Intolerância e discurso de ódio contra minorias
Enviada em 29/05/2021
Na série ‘‘Olhos que condenam’’, lançada em 2019, é retratado o caso de cinco crianças negras condenadas injustamente devido ao racismo institucional. Ao longo da trama se torna cada vez mais presente o preconceito contra as crianças negras acusadas. Fora da ficção fica claro que a realidade apresentada na série pode ser relacionada a intolerância e discurso de ódio, não só sofridas pelos negros mas também por outras minorias.

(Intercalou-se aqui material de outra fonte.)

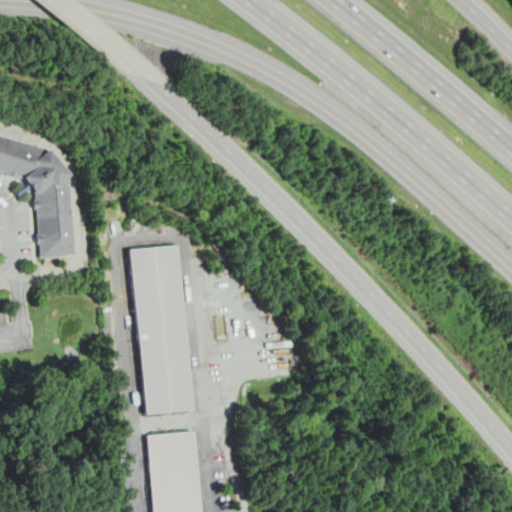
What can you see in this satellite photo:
road: (487, 24)
road: (103, 39)
road: (424, 73)
road: (283, 83)
road: (382, 106)
building: (40, 192)
building: (39, 193)
street lamp: (367, 197)
road: (73, 214)
road: (155, 237)
road: (337, 259)
road: (13, 270)
street lamp: (27, 305)
building: (159, 328)
building: (160, 328)
road: (230, 450)
building: (171, 471)
building: (171, 471)
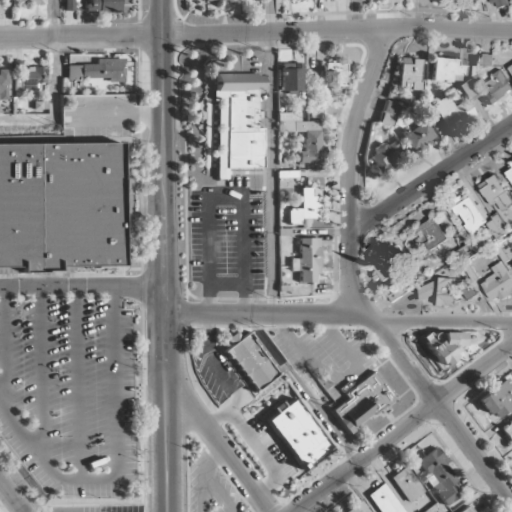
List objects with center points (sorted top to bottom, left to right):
building: (219, 0)
building: (25, 1)
building: (498, 4)
building: (68, 5)
building: (104, 6)
road: (163, 18)
road: (337, 30)
road: (81, 37)
building: (510, 68)
building: (448, 70)
building: (98, 71)
building: (94, 72)
building: (409, 74)
building: (333, 75)
building: (290, 77)
building: (30, 78)
building: (237, 83)
building: (3, 85)
building: (74, 85)
road: (53, 88)
building: (495, 89)
building: (468, 90)
building: (448, 112)
building: (387, 114)
road: (115, 117)
building: (236, 123)
building: (236, 132)
building: (304, 137)
building: (416, 137)
building: (384, 154)
road: (270, 157)
building: (509, 172)
road: (164, 176)
road: (349, 176)
road: (432, 180)
building: (496, 193)
road: (225, 196)
building: (59, 207)
building: (60, 207)
building: (304, 207)
building: (470, 214)
building: (496, 228)
building: (425, 238)
building: (466, 252)
building: (509, 253)
building: (306, 261)
building: (390, 262)
building: (498, 283)
road: (226, 285)
road: (82, 286)
building: (469, 291)
building: (438, 292)
road: (339, 317)
road: (4, 337)
road: (167, 357)
building: (249, 362)
building: (249, 363)
road: (41, 371)
road: (75, 383)
road: (303, 391)
road: (148, 399)
building: (497, 400)
building: (362, 402)
building: (362, 402)
road: (443, 411)
road: (182, 413)
road: (403, 429)
building: (507, 432)
building: (298, 433)
road: (222, 450)
road: (167, 456)
road: (112, 458)
building: (439, 477)
building: (407, 485)
building: (407, 485)
road: (10, 498)
building: (383, 500)
building: (384, 500)
building: (357, 507)
building: (357, 508)
building: (78, 509)
building: (78, 509)
building: (466, 510)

De início podemos destacar a intolerância direcionada aos negros, que em sua maioria usa de argumento a cor de pele para inferiorização ou até mesmo marginalização de um cidadão. Segundo Nelson Mandela, líder ativista na luta contra o Apartheid na África do Sul, ‘‘Ninguém nasce odiando outra pessoa por sua cor de pele, sua origem ou sua religião’’. Assim fica claro que o ódio por outra pessoa por sua cor de pele não é uma ideia natural e sim uma ideia instaurada na sociedade.

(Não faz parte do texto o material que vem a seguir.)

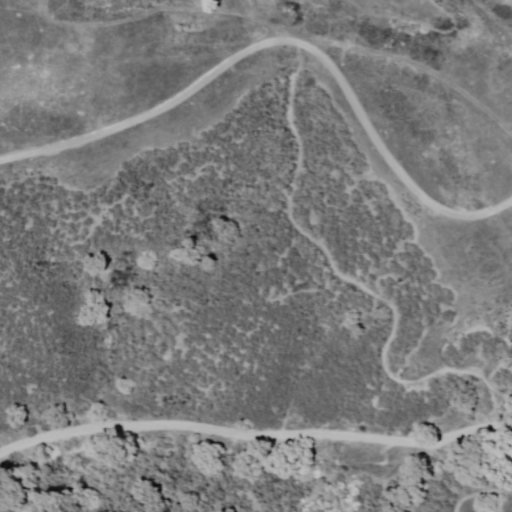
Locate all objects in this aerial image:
road: (255, 430)
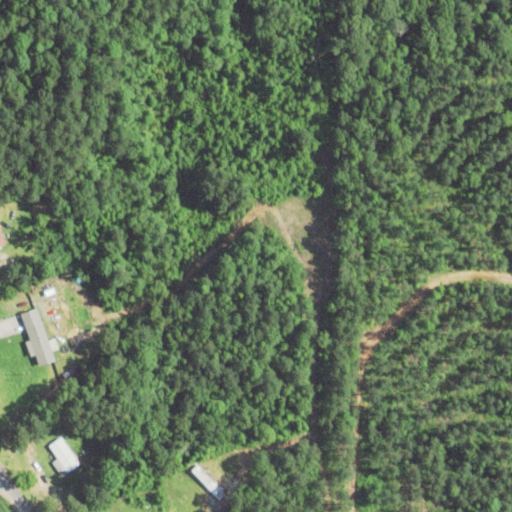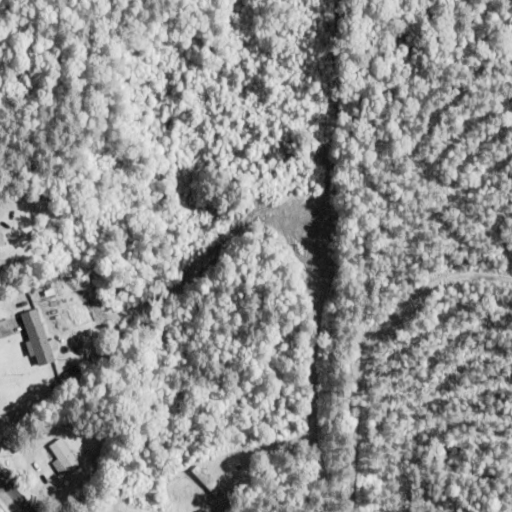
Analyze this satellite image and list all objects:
building: (0, 242)
building: (35, 336)
building: (61, 456)
road: (15, 493)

Além disso, outras minorias como indígenas, pessoas que fazem parte da comunidade LGBTQIA+, mulheres, imigrantes, entre outros, são também vítimas da intolerância e discursos de ódio. De acordo com dados o Brasil é o país que mais mata pessoas transexuais no mundo. Logo pode se atrelar esses dados diretamente com a intolerância a pessoas da comunidade LGBTQIA+, que são bombardeadas com discursos de ódio todos os dias.
Desse modo é preciso que o Estado tome medidas para que a intolerância não seja colocada como normal e aceitável dentro da sociedade. Para que a intolerância e discurso de ódio contra minorias seja cada vez menos recorrente, urge que o Ministério da Educação conscientize, por meio da implementação do estudo sobre minorias nas escolas, um projeto que busque a conscientização das crianças. Com o programa as crianças vão desenvolver a empatia, não agindo de forma intolerante e aprendendo a não disseminar o ódio. Somente assim, será possível evitar injustiças baseadas na intolerância contra minorias.